A majority of Cohn’s legal career has been dedicated to defending free speech rights and campus civil liberties. Prior to joining CAFFS, he served as the interim legal director of American Civil Liberties Union affiliates in Nevada and Utah, where he managed federal dockets that included several complex First Amendment cases. For a dozen years, Cohn served as the founding director of the legislative and policy department at the Foundation for Individual Rights and Expression (FIRE), one of the country’s preeminent, nonpartisan organization defending open inquiry, academic freedom, and freedom of expression in higher education and now in the United States generally.
At FIRE, Cohn authored nearly 25 laws that have been enacted, often with unanimous or near unanimous support, in legislatures across the country, providing protections for free expression, academic freedom, and due process on college campuses. In that role, he repeatedly testified in Congress and secured important protections for expression in federal regulations.
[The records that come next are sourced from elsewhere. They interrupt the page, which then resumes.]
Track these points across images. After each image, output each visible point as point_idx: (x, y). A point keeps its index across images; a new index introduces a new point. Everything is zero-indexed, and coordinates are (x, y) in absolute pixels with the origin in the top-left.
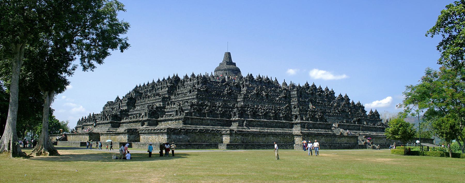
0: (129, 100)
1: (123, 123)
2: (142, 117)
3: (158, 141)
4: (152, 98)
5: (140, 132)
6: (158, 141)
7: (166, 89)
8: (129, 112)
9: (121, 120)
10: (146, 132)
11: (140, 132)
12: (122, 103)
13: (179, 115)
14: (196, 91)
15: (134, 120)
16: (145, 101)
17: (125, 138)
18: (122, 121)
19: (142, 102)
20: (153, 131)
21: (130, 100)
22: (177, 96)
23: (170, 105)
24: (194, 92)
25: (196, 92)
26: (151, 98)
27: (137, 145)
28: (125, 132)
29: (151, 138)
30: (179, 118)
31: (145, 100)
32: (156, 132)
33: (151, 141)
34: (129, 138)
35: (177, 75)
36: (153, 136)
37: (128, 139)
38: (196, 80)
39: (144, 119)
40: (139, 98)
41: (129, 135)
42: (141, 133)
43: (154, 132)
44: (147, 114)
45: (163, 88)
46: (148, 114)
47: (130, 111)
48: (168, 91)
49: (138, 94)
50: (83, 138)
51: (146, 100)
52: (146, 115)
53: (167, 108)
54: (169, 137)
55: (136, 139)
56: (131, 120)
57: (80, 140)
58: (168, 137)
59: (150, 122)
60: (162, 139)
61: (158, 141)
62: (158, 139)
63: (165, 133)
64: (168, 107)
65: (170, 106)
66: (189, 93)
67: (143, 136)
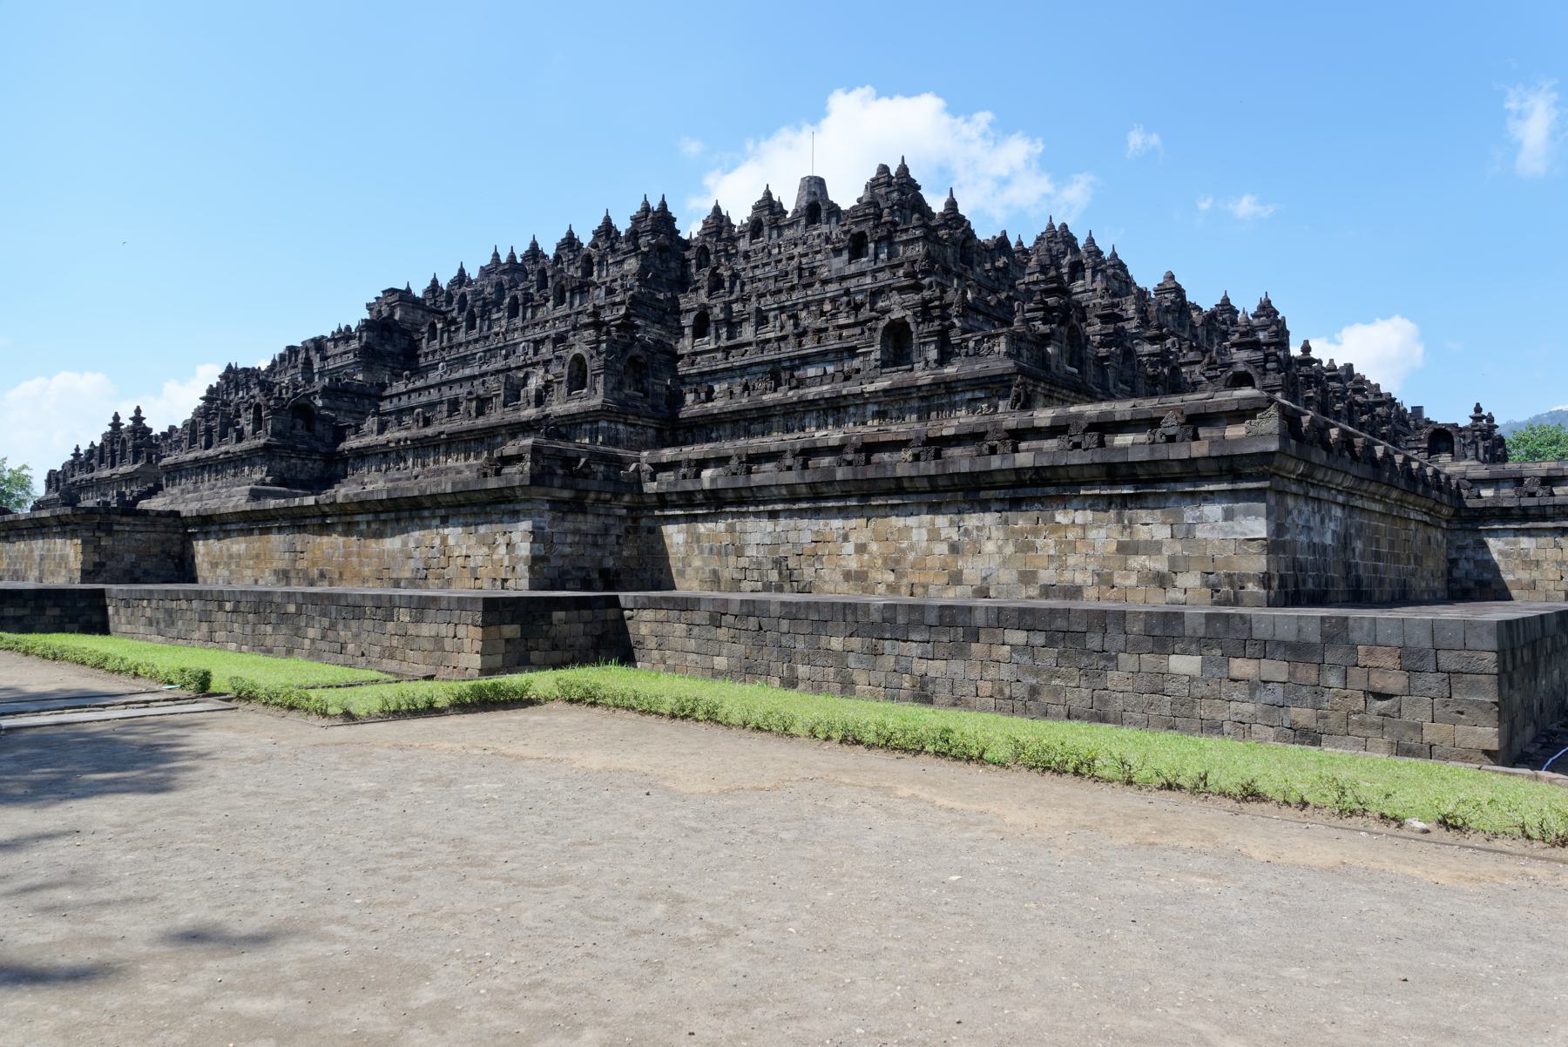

Immediately before joining CAFFS, Cohn continued his work advancing academic freedom and free speech on campus as the director of policy for Heterodox Academy, a worldwide membership organization of faculty dedicated to promoting open inquiry in higher education.
“In our increasingly polarized times, nonpartisan, principled defense of academic freedom and free speech is becoming increasingly rare, and unfortunately increasingly needed,” Cohn said. “I’m honored to continue my life’s work advancing those values at Yale Law School’s Center for Academic Freedom and Free Speech and believe we can provide leadership that will make a difference at Yale University and beyond.”
Cohn has written extensively on civil liberties, with articles published in a wide array of media outlets, including the Wall Street Journal, the Washington Post, Newsweek, the Hill, the New York Daily News, the Chicago Tribune, the Las Vegas Review Journal, the Minnesota Star Tribune, the Chronicle of Higher Education, Inside Higher Ed, and the Volokh Conspiracy.
“With Joe as our executive director, CAFFS has added an individual with a long track record of successful free speech and academic freedom advocacy,” said Keith Whittington, the David Boies Professor of Law and the center’s faculty director. “I’m excited to work with Joe. Together, CAFFS will tackle today’s deepest challenges that threaten academic freedom and free speech.”
CAFFS aims to become a leading hub for academic freedom and free speech, seeking to safeguard these values for future generations. The center brings to campus scholars, university leaders, advocates, and policymakers for both private workshops and public events to discuss the state of free speech and academic freedom, best policies and practices for realizing a robust culture of free speech, and the future of free speech and academic freedom in the United States and across the world.
The center helps track emerging threats to academic freedom, advocate for policies to protect free speech and academic freedom, foster better understanding of and appreciation for the principles of free speech and free inquiry, and support scholarly and public conversations on critical issues relating to free speech and academic freedom.